*Exercise brief*. How many of the lines below contain "help"? Answer with that number alone.

[Data for the task]

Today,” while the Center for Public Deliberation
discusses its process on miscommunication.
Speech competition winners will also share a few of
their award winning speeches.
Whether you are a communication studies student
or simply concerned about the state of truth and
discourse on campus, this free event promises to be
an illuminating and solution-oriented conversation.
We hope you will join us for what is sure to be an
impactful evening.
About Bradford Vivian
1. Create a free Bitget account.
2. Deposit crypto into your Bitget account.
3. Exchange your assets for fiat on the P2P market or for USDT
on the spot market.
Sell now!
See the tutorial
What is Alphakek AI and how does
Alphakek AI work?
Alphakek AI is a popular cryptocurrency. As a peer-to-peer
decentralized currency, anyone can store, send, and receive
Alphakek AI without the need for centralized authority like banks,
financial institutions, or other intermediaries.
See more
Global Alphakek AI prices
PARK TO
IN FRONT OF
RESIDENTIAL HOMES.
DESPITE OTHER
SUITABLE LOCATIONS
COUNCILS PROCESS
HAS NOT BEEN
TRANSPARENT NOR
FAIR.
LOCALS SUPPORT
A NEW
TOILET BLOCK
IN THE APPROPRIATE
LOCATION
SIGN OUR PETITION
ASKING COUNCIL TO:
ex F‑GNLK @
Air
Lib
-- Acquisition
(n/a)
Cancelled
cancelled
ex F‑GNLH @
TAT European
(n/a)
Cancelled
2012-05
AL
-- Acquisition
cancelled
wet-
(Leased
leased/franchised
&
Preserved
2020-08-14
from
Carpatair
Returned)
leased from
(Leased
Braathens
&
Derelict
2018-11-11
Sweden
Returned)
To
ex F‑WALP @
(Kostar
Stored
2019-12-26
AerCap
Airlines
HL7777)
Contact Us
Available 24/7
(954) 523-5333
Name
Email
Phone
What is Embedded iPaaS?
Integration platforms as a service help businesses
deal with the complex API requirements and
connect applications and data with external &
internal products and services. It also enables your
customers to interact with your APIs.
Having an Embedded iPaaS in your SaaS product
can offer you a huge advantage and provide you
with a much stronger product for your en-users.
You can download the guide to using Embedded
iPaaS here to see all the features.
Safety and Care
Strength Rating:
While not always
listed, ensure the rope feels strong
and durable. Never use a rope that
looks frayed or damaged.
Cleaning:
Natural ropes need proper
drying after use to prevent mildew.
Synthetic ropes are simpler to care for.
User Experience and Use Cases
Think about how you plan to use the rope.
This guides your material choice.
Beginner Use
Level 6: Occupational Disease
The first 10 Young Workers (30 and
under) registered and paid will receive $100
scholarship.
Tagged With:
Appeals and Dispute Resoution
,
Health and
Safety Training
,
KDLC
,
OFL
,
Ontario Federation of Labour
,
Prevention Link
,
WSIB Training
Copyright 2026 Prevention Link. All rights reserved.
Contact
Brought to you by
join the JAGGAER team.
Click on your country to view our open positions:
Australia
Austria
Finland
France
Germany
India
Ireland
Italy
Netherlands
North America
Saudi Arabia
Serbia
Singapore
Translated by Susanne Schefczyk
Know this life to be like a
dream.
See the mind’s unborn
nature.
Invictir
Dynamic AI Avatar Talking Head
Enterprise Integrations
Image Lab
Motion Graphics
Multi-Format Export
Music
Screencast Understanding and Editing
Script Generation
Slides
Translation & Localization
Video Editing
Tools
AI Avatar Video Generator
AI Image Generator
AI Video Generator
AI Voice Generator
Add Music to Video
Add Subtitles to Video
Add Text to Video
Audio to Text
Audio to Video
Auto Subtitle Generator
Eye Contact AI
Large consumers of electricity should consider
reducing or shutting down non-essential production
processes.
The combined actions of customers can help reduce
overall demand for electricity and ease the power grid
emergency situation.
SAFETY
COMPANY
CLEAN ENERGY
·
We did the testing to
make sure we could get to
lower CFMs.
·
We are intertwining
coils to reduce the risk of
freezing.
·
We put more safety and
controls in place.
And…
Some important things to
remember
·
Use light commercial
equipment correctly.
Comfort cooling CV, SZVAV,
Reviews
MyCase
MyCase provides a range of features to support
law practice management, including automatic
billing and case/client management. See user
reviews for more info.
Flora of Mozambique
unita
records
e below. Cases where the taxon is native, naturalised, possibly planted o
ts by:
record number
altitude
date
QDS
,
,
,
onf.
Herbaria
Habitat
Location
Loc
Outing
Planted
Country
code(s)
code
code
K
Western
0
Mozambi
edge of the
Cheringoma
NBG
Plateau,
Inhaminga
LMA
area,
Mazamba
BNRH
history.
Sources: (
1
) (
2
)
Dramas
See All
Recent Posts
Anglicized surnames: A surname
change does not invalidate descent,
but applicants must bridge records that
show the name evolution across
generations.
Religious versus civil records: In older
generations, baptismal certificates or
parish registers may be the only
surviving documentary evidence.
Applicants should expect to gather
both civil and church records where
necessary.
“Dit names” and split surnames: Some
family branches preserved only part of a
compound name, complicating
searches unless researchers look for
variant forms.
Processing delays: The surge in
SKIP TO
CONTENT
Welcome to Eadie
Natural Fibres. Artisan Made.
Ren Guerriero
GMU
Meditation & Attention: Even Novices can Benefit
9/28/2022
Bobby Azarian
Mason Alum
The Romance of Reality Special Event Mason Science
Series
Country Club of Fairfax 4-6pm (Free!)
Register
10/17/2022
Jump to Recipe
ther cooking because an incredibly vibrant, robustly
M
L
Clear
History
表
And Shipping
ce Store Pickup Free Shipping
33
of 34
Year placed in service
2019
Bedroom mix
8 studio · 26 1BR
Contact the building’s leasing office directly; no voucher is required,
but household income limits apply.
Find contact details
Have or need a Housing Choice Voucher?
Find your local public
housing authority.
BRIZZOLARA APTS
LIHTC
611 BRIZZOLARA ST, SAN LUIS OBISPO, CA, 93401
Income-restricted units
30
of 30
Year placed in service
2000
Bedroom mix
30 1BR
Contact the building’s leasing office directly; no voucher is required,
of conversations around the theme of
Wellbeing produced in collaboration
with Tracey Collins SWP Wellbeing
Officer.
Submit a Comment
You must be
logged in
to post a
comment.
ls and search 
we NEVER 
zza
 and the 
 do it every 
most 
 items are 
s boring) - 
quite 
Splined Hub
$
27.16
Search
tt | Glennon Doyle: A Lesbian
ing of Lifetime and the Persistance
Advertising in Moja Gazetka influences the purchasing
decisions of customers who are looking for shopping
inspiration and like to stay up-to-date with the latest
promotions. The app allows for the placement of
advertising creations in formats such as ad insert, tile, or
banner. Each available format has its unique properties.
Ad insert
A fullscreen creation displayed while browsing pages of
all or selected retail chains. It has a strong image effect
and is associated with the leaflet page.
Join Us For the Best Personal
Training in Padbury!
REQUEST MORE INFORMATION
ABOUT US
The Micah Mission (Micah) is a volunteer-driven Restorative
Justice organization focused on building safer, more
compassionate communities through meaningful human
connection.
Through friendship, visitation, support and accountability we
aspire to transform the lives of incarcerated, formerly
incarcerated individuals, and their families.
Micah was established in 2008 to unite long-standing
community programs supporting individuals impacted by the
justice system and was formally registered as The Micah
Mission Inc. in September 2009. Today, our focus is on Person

[/Data for the task]

*Answer area*. 2